[MATERIAL SHOWN — start]

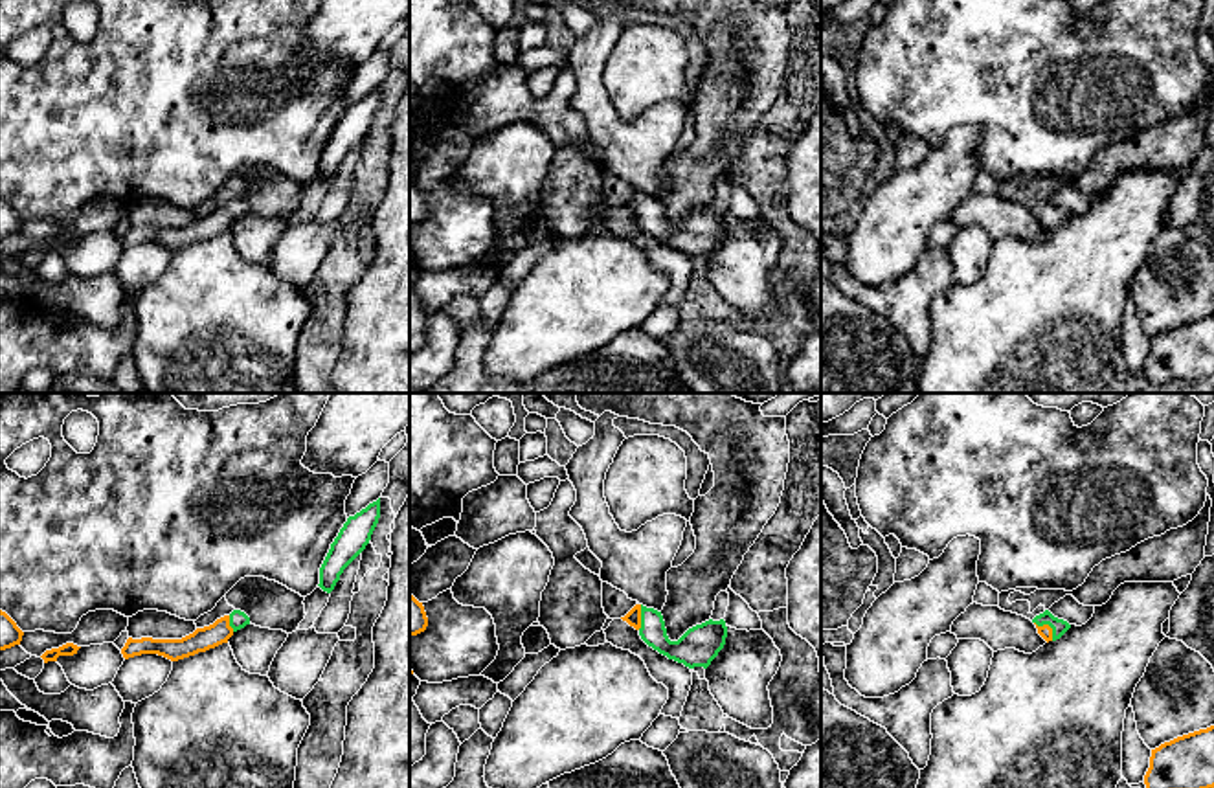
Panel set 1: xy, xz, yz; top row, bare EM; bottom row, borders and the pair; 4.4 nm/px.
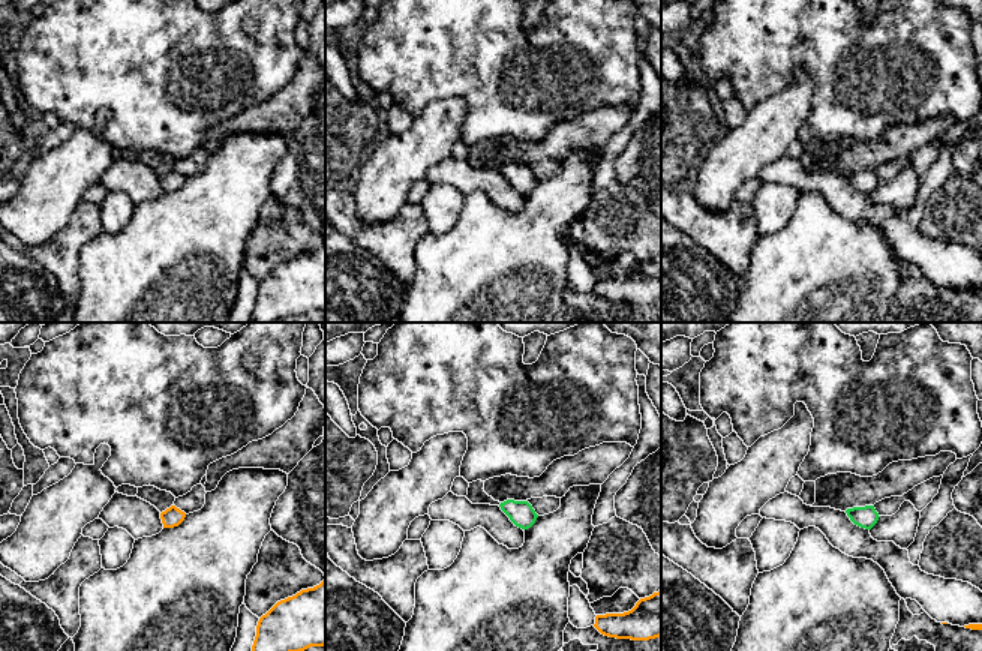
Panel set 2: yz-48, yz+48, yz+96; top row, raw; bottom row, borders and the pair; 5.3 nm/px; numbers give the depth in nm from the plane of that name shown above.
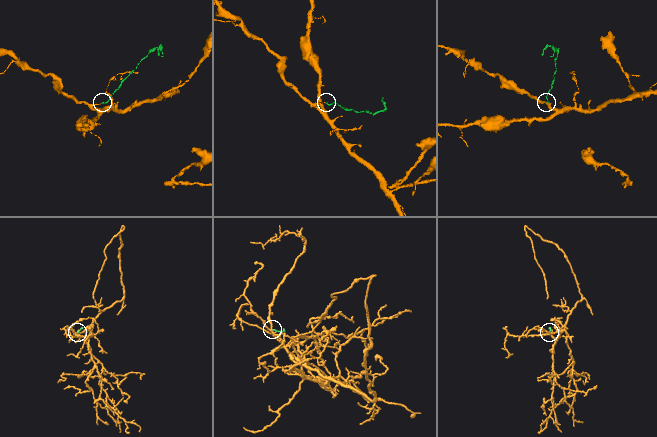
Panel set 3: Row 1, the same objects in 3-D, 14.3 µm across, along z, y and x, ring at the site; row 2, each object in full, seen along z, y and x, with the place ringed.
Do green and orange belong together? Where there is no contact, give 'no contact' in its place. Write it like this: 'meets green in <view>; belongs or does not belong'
meets green in yz; belongs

[MATERIAL SHOWN — finish]

WHAT TO WORK ON
Output only the lines from the one that contains "Panel set 2: yz-48, yz+48, yz+96;" to the end of the entries above, both end lines included, and drop the pictures.

ANSWER TO THIS EXERCISE
Panel set 2: yz-48, yz+48, yz+96; top row, raw; bottom row, borders and the pair; 5.3 nm/px; numbers give the depth in nm from the plane of that name shown above.
Panel set 3: Row 1, the same objects in 3-D, 14.3 µm across, along z, y and x, ring at the site; row 2, each object in full, seen along z, y and x, with the place ringed.
Do green and orange belong together? Where there is no contact, give 'no contact' in its place. Write it like this: 'meets green in <view>; belongs or does not belong'
meets green in yz; belongs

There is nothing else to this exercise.